Texto de estudo:
⟨
Pré-candidato à Presidência da República, o governador de Goiás, Ronaldo Caiado (União Brasil), afirmou em entrevista a O Fator que a disputa de 2026 precisa ter mais de um nome da direita no primeiro turno. Segundo ele, esse desenho impediria que uma única candidatura fosse alvo direto do presidente Luiz Inácio Lula da Silva (PT).
Caiado tratou da relação com o estado de Minas Gerais e disse que mantém boa interlocução com o governador Romeu Zema (Novo), além de ter vínculos antigos com o estado, onde passou a juventude:
“O povo mineiro me adora. Eu adoro Minas Gerais. Lá não tem problema, eu me dou bem com o Zema. Eu tenho uma história grande com Minas Gerais, com o setor rural”.
O governador conversou com a reportagem, em Brasília, após uma reunião na quarta-feira (12) com o presidente da Câmara, Hugo Motta, e outros governadores de direita, inclusive Zema. O encontro foi para tratar do PL Antifacção. Eles discutiram sobre o andamento do texto na Câmara que tem sido relatado pelo deputado federal Guilherme Derrite (PL-SP).
A segurança pública é a principal bandeira de Caiado e tem sido o tema central das articulações dele em Brasília. Ele afirmou que os governadores solicitaram ser ouvidos antes da conclusão do relatório e que o debate não tem caráter eleitoral, mas atende à prioridade apontada pela população nas pesquisas.
Leia abaixo a entrevista de Caiado a O Fator:
Como foi a reunião dos governadores com Hugo Motta?
Nós tivemos a oportunidade de tratar do assunto da segurança pública. Foram vários governadores. Nós mesmos fizemos um requerimento solicitando que fôssemos ouvidos nessa matéria que tem tanta relevância para a opinião pública. Não é uma discussão eleitoral, é uma discussão prioritária da sociedade brasileira. É o item número um de todas as pesquisas. Então, nós viemos trazer a nossa experiência para que a nossa legislação passe a contemplar as ferramentas de que precisamos para combater o narcotráfico. Essa foi a essência da conversa.
⟩
Dados de origem:
⟨
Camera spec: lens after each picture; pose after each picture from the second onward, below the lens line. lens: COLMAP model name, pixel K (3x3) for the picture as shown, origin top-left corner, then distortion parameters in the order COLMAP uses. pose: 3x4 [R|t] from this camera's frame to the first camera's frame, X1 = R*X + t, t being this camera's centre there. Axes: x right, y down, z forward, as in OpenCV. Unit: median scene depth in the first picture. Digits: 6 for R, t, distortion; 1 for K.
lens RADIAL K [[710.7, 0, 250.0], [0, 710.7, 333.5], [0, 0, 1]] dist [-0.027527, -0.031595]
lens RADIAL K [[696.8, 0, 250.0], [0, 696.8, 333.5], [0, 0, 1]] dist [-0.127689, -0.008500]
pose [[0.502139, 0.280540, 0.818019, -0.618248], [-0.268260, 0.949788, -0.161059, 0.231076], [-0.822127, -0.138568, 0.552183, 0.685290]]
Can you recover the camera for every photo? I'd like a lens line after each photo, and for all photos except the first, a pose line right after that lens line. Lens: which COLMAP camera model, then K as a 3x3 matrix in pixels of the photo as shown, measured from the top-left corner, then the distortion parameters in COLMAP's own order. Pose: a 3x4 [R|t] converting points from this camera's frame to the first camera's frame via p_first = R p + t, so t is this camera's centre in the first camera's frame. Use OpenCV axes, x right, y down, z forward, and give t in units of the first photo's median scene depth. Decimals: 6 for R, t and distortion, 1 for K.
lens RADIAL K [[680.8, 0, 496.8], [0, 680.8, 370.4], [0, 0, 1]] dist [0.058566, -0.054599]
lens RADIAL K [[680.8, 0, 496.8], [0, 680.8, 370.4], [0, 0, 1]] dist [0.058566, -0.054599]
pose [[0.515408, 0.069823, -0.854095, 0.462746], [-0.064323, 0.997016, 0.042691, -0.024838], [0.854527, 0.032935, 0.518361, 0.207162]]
⟩
Item da tarefa A:
Responda às perguntas abaixo com base na reportagem sobre Ronaldo Caiado.
(i) Segundo Caiado, quantos nomes da direita a disputa de 2026 precisa ter no primeiro turno?
(ii) Qual deputado federal tem relatado o texto do PL Antifacção na Câmara?
(iii) Em que dia ocorreu a reunião dos governadores com Hugo Motta?
Item da tarefa B:
Prossiga com a reportagem sobre Ronaldo Caiado, começando logo após a última frase apresentada.

Resposta da tarefa A:
(i) Mais de um nome.
(ii) Guilherme Derrite (PL-SP).
(iii) Na quarta-feira (12).

Resposta da tarefa B:
Há alguma outra reunião marcada para a próxima semana dos governadores de direita para tratar desse assunto?
Nós vamos acompanhar o relatório do Derrite. Não tem o texto final ainda. O texto final é que vai dizer como vamos avançar nesse sentido.
A segurança pública é o principal calcanhar de Aquiles hoje do governo Lula?
Isso é uma certeza absoluta. Cada pesquisa mostra o aumento da preocupação da população. É impressionante. Hoje saiu a (pesquisa) Quaest. É mais do que o dobro do segundo lugar, quase daqui a pouco vai dar três vezes mais. É a preocupação do brasileiro.
Como está a organização para as eleições de 2026? Tem vários nomes de direita no páreo, inclusive Romeu Zema de Minas Gerais. O senhor e ele podem entrar num consenso para formar uma chapa?
Eu acho que está na minha tese: vários candidatos no primeiro turno pra a gente chegar no segundo. Não pode ser um candidato só, porque aí o Lula persegue diretamente uma única candidatura. Eu acho inteligente termos vários. E aí o que chegar ao segundo turno terá o apoio.
O senhor deve passar por Minas nesses dias? Tem algo previsto?
O povo mineiro me adora. Eu adoro Minas Gerais. Lá não tem problema, eu me dou bem com o Zema. Eu tenho uma história grande com Minas Gerais, com o setor rural. Meu movimento ruralista foi em Minas Gerais. Então tenho uma tradição muito forte. Até porque nós goianos temos esse lado mineiro.